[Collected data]
****************
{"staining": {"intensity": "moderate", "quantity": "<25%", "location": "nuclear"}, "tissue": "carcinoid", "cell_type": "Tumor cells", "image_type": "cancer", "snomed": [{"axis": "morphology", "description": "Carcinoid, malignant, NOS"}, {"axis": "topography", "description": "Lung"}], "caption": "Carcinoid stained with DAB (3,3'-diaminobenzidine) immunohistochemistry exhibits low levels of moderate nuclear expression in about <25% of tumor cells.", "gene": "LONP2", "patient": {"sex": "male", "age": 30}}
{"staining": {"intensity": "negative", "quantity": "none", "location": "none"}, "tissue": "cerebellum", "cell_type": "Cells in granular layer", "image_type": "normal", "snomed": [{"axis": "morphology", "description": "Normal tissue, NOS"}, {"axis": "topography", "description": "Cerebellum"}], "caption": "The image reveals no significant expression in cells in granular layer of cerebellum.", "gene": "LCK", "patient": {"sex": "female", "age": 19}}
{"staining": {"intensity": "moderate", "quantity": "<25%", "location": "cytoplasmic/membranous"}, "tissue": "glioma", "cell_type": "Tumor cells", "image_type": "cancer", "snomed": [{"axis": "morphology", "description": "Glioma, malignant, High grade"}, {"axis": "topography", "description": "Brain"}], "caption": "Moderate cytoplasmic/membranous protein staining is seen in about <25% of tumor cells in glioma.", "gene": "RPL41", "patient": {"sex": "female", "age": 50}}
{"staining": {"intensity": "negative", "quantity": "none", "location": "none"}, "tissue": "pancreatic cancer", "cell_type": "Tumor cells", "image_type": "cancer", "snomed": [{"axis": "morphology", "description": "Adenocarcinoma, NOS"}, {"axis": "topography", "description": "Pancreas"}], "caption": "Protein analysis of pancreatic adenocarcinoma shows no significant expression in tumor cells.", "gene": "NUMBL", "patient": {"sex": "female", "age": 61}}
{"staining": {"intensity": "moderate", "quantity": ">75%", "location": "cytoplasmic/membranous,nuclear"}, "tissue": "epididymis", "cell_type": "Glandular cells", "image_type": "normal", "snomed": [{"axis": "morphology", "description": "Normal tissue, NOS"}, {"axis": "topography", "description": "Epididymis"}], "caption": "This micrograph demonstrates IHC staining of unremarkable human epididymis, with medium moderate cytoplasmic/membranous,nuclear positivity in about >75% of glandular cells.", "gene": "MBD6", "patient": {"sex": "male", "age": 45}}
****************
*PROBLEM TO SOLVE*
Reproduce the data shown above exactly, including every line.

*RESPONSE AREA*
{"staining": {"intensity": "moderate", "quantity": "<25%", "location": "nuclear"}, "tissue": "carcinoid", "cell_type": "Tumor cells", "image_type": "cancer", "snomed": [{"axis": "morphology", "description": "Carcinoid, malignant, NOS"}, {"axis": "topography", "description": "Lung"}], "caption": "Carcinoid stained with DAB (3,3'-diaminobenzidine) immunohistochemistry exhibits low levels of moderate nuclear expression in about <25% of tumor cells.", "gene": "LONP2", "patient": {"sex": "male", "age": 30}}
{"staining": {"intensity": "negative", "quantity": "none", "location": "none"}, "tissue": "cerebellum", "cell_type": "Cells in granular layer", "image_type": "normal", "snomed": [{"axis": "morphology", "description": "Normal tissue, NOS"}, {"axis": "topography", "description": "Cerebellum"}], "caption": "The image reveals no significant expression in cells in granular layer of cerebellum.", "gene": "LCK", "patient": {"sex": "female", "age": 19}}
{"staining": {"intensity": "moderate", "quantity": "<25%", "location": "cytoplasmic/membranous"}, "tissue": "glioma", "cell_type": "Tumor cells", "image_type": "cancer", "snomed": [{"axis": "morphology", "description": "Glioma, malignant, High grade"}, {"axis": "topography", "description": "Brain"}], "caption": "Moderate cytoplasmic/membranous protein staining is seen in about <25% of tumor cells in glioma.", "gene": "RPL41", "patient": {"sex": "female", "age": 50}}
{"staining": {"intensity": "negative", "quantity": "none", "location": "none"}, "tissue": "pancreatic cancer", "cell_type": "Tumor cells", "image_type": "cancer", "snomed": [{"axis": "morphology", "description": "Adenocarcinoma, NOS"}, {"axis": "topography", "description": "Pancreas"}], "caption": "Protein analysis of pancreatic adenocarcinoma shows no significant expression in tumor cells.", "gene": "NUMBL", "patient": {"sex": "female", "age": 61}}
{"staining": {"intensity": "moderate", "quantity": ">75%", "location": "cytoplasmic/membranous,nuclear"}, "tissue": "epididymis", "cell_type": "Glandular cells", "image_type": "normal", "snomed": [{"axis": "morphology", "description": "Normal tissue, NOS"}, {"axis": "topography", "description": "Epididymis"}], "caption": "This micrograph demonstrates IHC staining of unremarkable human epididymis, with medium moderate cytoplasmic/membranous,nuclear positivity in about >75% of glandular cells.", "gene": "MBD6", "patient": {"sex": "male", "age": 45}}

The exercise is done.